しかし今やキッチンの主でもある暗殺者のルルクさんに可及的かつ速やかにキッチンから追い出され、静かに台拭きでテーブルを拭いた‥。おかしい、やっぱりこれ絶対恋愛ゲームじゃないと思う。遠くを見つめながら静かにテーブルに座っていると、美しい目玉焼きと美味しそうな厚切りハム、温野菜を添えたプレートが出てきて‥。
「どんどんルルクさんの腕が上がってきてる」
「そうか?」
「‥どうしよう、私はもう料理の仕方を思い出せるかな‥」
厚切りのハムを噛み締めながら呟くと、ルルクさんが小さく吹き出した。
いや、本当に笑ってる場合じゃないからね?
それでも美味しい朝食を食べると、私の機嫌はすぐに上向きになってしまうのだから、自分の事といえど本当にお気楽だと思ってしまう。
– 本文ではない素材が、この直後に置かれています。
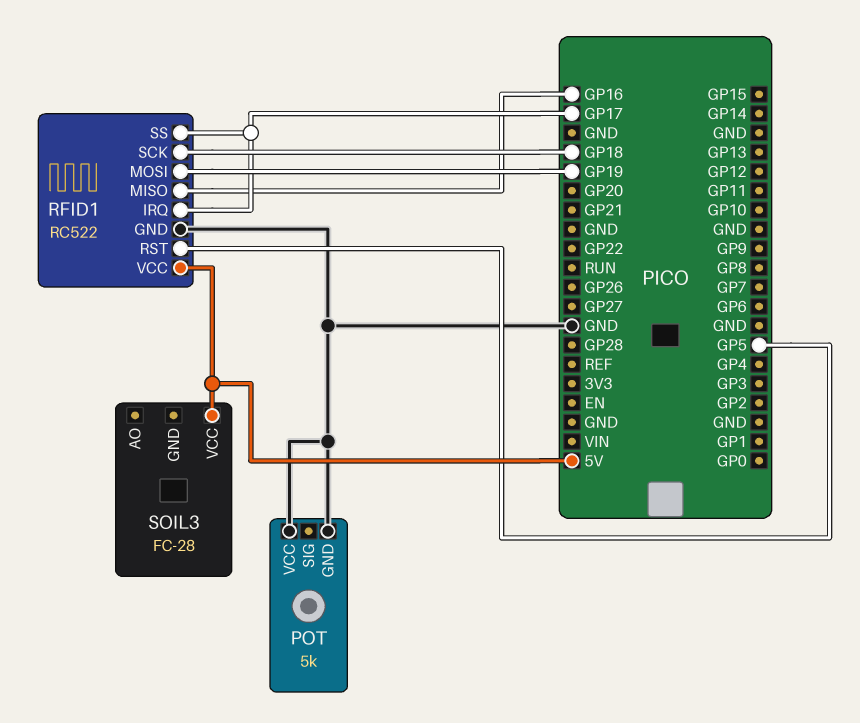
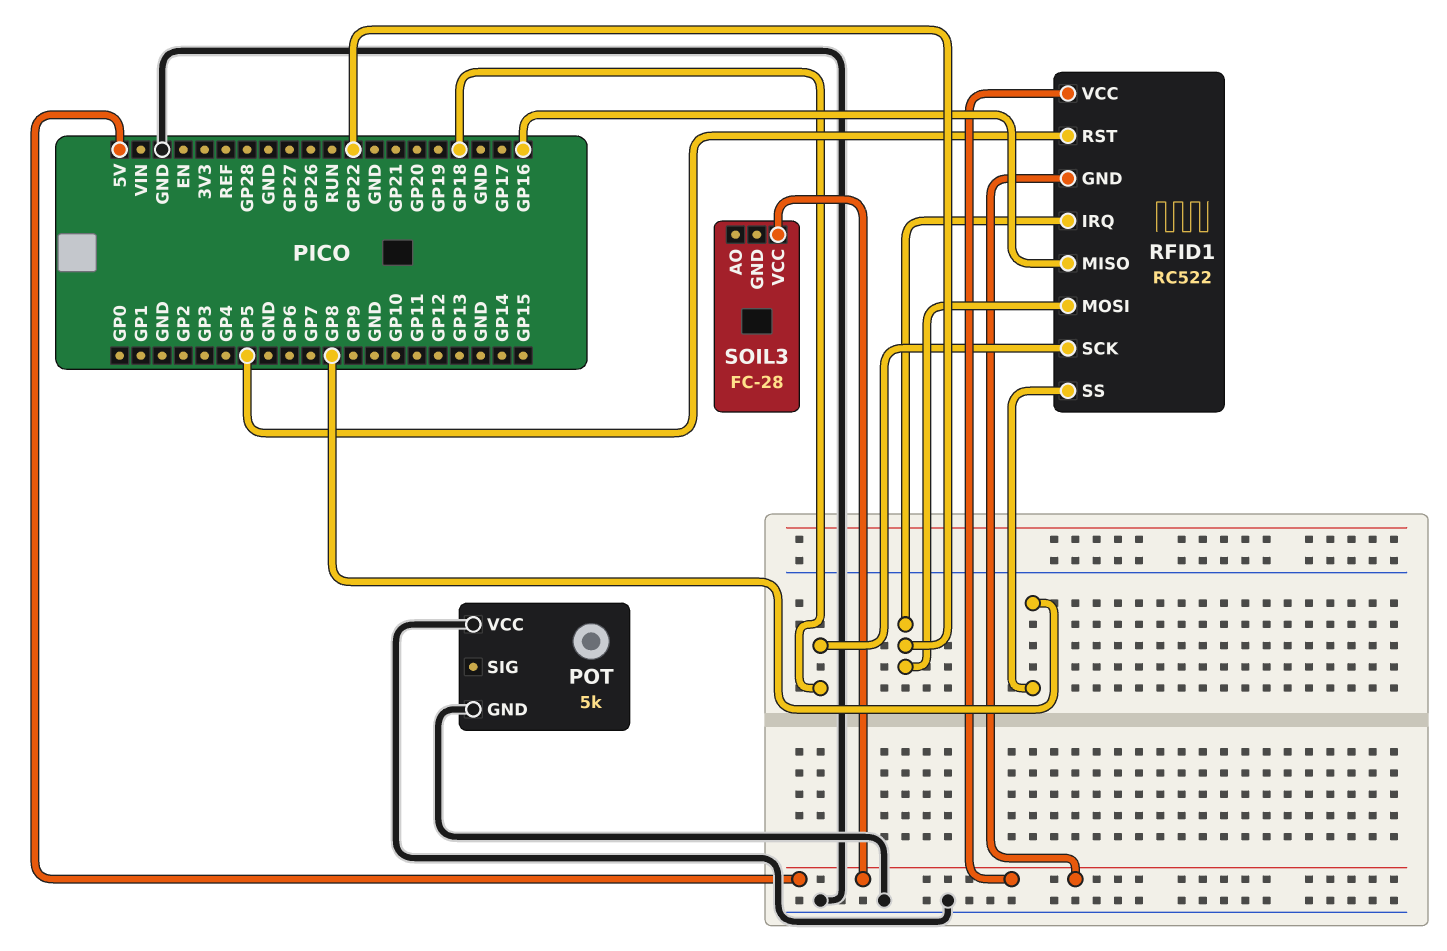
RFID1 pin GND: GND -> 5V
RFID1 pin IRQ: GP17 -> GP22
RFID1 pin MOSI: GP19 -> GP22
RFID1 pin SS: GP17 -> GP8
ルルクさんとギルドに行くと、今日はお客さんもそこそこ‥といった様子だ。
「そういえばタリクさんも帰ってきたかなぁ‥」
「あいつは帰ってきたら、一番にお前の所へ来るだろ」
「ええ〜〜?それはないでしょ。あ、でも紋様を描いて下さいとは言いそうですね」
「‥‥そうだな」
呆れたような顔で私をチラッと見て歩いていくルルクさん。
なんだ?何か言いたい事があるのか?
と、ザワザワと声がしたかと思うと、玄関からレトさん達が外へ行っていたのか何やら色々抱えて入ってきた。
「おう!二人とも今日もお疲れさん」
「おはようございます。何かあったんですか?」
「ああ、祭りが終わったらそろそろ湖だろ?」
「あ、そういえば‥「湖の夜明け」でしたね。」
私とレトさんの会話にルルクさんが首を傾げる。
あ、そうだよね。ルルクさんはまだ来たばっかりだから知らなかったんだっけ。
「あのですね、祭りを終えて少しすると湖の底の植物が一日中発光するんです」
「発光?」
「よくわかってないんですけど、大体一週間くらい発光して、夜でも全体的に淡く光るものだから、貴族達がそれを目当てに夜にボートに乗ってその光景を楽しむんです」
私の言葉にルルクさんが目を丸くすると、向かいでウンウンとレトさんが頷いた。
「でも、朝の見回りでルルクが魔物虫が多いって話してたからよ、ちょっとギルドの奴らと草刈りもあるし下見してきたんだ。ありゃー、ちょっと多いなぁ。集まると面倒だが、草刈りすれば多少は減るだろ」
「魔物虫‥」
朝、我が家のキッチンにいたあいつか。
前世にいた黒いやつに形状が似てなくて良かったけど、昨日に続き今日も出くわした私としては、大変複雑だ。思わず口をへの字にするとルルクさんが面白そうに笑った。